Contraction économique et impact du conflit
Alors que les hostilités persistent, les dommages structurels infligés à l’économie libanaise s’aggravent dans de multiples secteurs. L’analyse de la Banque mondiale met en évidence la manière dont l’escalade militaire et l’instabilité régionale ont gravement paralysé l’activité commerciale, perturbé les chaînes d’approvisionnement et érodé le pouvoir d’achat des citoyens ordinaires. La contraction anticipée de 6,4 % reflète l’ampleur profonde des perturbations auxquelles font face les marchés locaux et l’infrastructure nationale.

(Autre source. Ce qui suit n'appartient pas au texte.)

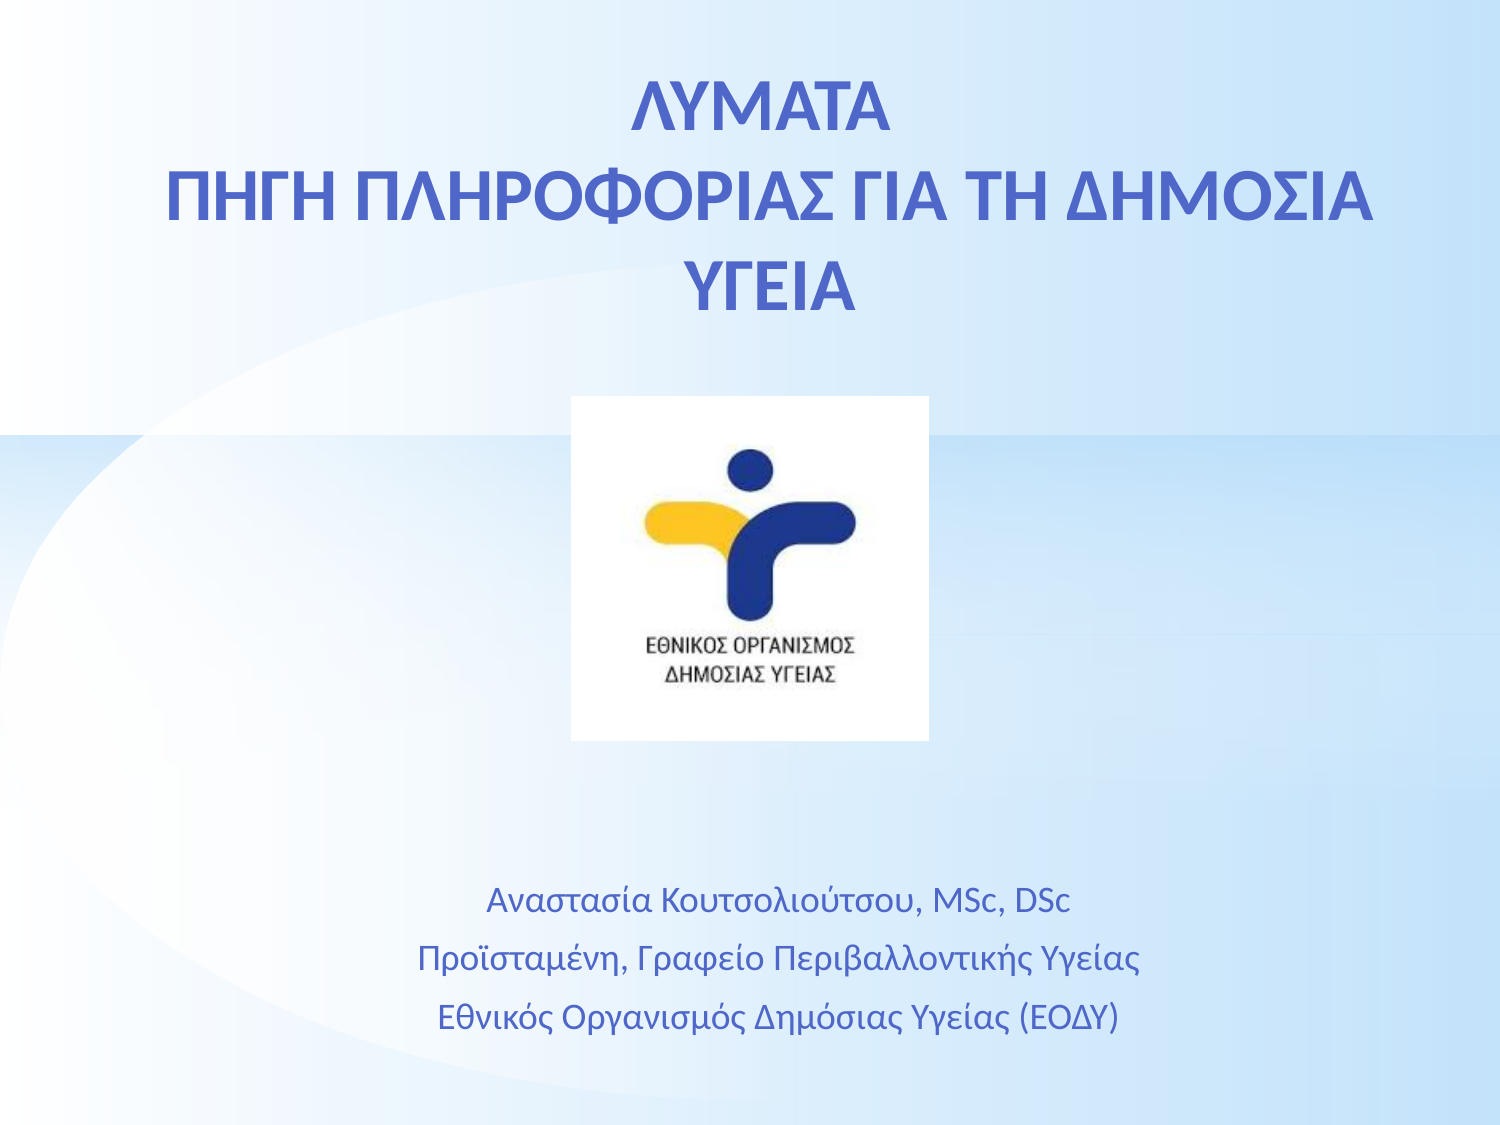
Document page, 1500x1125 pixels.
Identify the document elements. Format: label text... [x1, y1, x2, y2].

text_box ΛΥΜΑΤΑ ΠΗΓΗ ΠΛΗΡΟΦΟΡΙΑΣ ΓΙΑ ΤΗ ΔΗΜΟΣΙΑ ΥΓΕΙΑ [52, 48, 1459, 372]
picture [570, 395, 929, 741]
text_box Αναστασία Κουτσολιούτσου, MSc, DSc Προϊσταμένη, Γραφείο Περιβαλλοντικής Υγείας Εθνικός Οργανισμός Δημόσιας Υγείας (ΕΟΔΥ) [316, 867, 1241, 1012]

Principaux enseignements économiques
- Recul économique : La Banque mondiale prévoit une contraction de 6,4 % pour l’économie libanaise.
- Principal catalyseur : Le conflit en cours avec Israël a mis à mal la fragile reprise économique du pays.
- Pression sur le marché : L’inflation et les prix à la consommation continuent de grimper en flèche, pesant lourdement sur les budgets des ménages.
L’accélération de l’inflation conjuguée à la diminution du produit intérieur brut engendre de graves défis humanitaires et monétaires. Les analystes soulignent que l’instabilité des prix affecte lourdement les biens de première nécessité et les services essentiels, contraignant les populations vulnérables à faire face à des difficultés financières sans précédent tandis que les cadres institutionnels peinent à réagir.